→ YOUR TASK:
Reproduce the lines below with "Transcribe" switched to "Copy out" wherever it occurs and everything else left unchanged. Omit the pictures from your version.

[Dataset entries]
<<<<
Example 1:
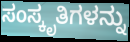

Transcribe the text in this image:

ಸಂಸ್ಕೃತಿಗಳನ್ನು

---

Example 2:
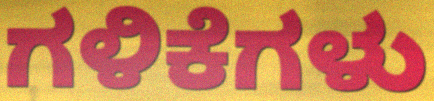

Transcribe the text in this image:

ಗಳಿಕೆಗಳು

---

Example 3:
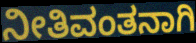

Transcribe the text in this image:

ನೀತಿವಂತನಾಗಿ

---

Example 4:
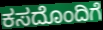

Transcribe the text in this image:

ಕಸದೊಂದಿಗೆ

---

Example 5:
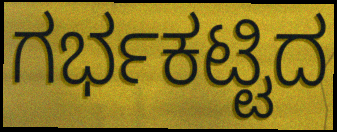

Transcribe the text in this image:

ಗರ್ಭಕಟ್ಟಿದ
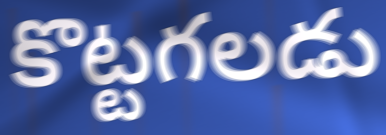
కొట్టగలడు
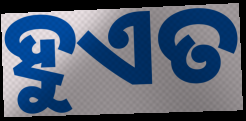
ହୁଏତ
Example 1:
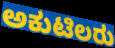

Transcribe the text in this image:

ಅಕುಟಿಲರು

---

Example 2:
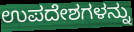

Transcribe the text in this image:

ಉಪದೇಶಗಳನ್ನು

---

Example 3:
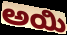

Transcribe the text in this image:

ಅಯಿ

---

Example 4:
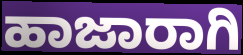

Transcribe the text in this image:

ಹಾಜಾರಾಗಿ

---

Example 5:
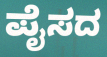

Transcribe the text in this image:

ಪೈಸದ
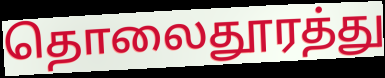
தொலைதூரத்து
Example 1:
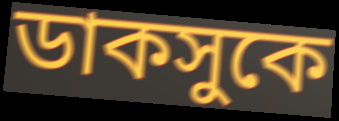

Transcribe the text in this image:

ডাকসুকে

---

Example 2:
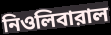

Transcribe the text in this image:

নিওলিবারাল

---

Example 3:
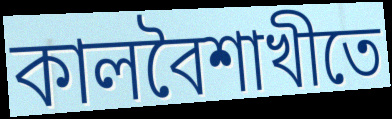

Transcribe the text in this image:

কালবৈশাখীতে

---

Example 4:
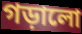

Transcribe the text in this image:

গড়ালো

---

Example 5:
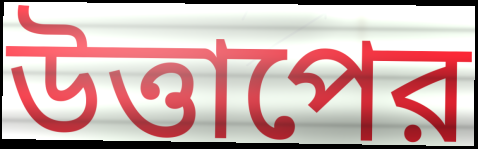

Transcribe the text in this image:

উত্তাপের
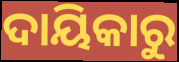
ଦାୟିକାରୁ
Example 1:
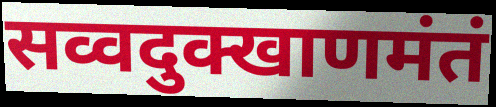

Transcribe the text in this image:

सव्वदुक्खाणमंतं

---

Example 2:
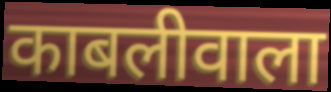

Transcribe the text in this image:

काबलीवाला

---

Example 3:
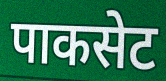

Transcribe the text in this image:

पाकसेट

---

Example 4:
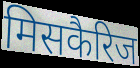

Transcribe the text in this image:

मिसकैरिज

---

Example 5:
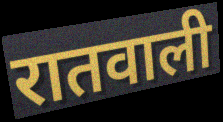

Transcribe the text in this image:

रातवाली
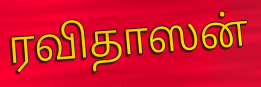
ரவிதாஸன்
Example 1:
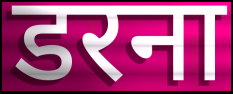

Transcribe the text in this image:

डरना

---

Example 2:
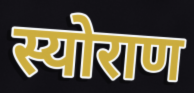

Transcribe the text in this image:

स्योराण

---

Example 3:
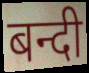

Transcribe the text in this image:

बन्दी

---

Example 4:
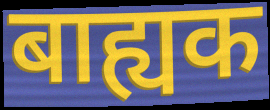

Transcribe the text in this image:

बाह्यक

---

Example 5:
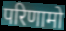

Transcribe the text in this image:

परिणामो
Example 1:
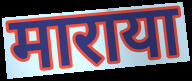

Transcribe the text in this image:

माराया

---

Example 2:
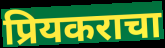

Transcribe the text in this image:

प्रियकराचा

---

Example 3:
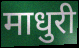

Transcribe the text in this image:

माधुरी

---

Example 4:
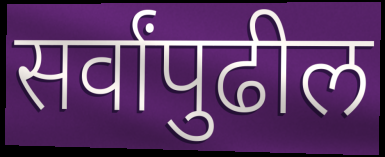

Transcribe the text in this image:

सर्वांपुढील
>>>>
→ RESULT FOR THIS TASK:
Example 1:

Copy out the text in this image:

ಸಂಸ್ಕೃತಿಗಳನ್ನು

---

Example 2:

Copy out the text in this image:

ಗಳಿಕೆಗಳು

---

Example 3:

Copy out the text in this image:

ನೀತಿವಂತನಾಗಿ

---

Example 4:

Copy out the text in this image:

ಕಸದೊಂದಿಗೆ

---

Example 5:

Copy out the text in this image:

ಗರ್ಭಕಟ್ಟಿದ
కొట్టగలడు
ହୁଏତ
Example 1:

Copy out the text in this image:

ಅಕುಟಿಲರು

---

Example 2:

Copy out the text in this image:

ಉಪದೇಶಗಳನ್ನು

---

Example 3:

Copy out the text in this image:

ಅಯಿ

---

Example 4:

Copy out the text in this image:

ಹಾಜಾರಾಗಿ

---

Example 5:

Copy out the text in this image:

ಪೈಸದ
தொலைதூரத்து
Example 1:

Copy out the text in this image:

ডাকসুকে

---

Example 2:

Copy out the text in this image:

নিওলিবারাল

---

Example 3:

Copy out the text in this image:

কালবৈশাখীতে

---

Example 4:

Copy out the text in this image:

গড়ালো

---

Example 5:

Copy out the text in this image:

উত্তাপের
ଦାୟିକାରୁ
Example 1:

Copy out the text in this image:

सव्वदुक्खाणमंतं

---

Example 2:

Copy out the text in this image:

काबलीवाला

---

Example 3:

Copy out the text in this image:

पाकसेट

---

Example 4:

Copy out the text in this image:

मिसकैरिज

---

Example 5:

Copy out the text in this image:

रातवाली
ரவிதாஸன்
Example 1:

Copy out the text in this image:

डरना

---

Example 2:

Copy out the text in this image:

स्योराण

---

Example 3:

Copy out the text in this image:

बन्दी

---

Example 4:

Copy out the text in this image:

बाह्यक

---

Example 5:

Copy out the text in this image:

परिणामो
Example 1:

Copy out the text in this image:

माराया

---

Example 2:

Copy out the text in this image:

प्रियकराचा

---

Example 3:

Copy out the text in this image:

माधुरी

---

Example 4:

Copy out the text in this image:

सर्वांपुढील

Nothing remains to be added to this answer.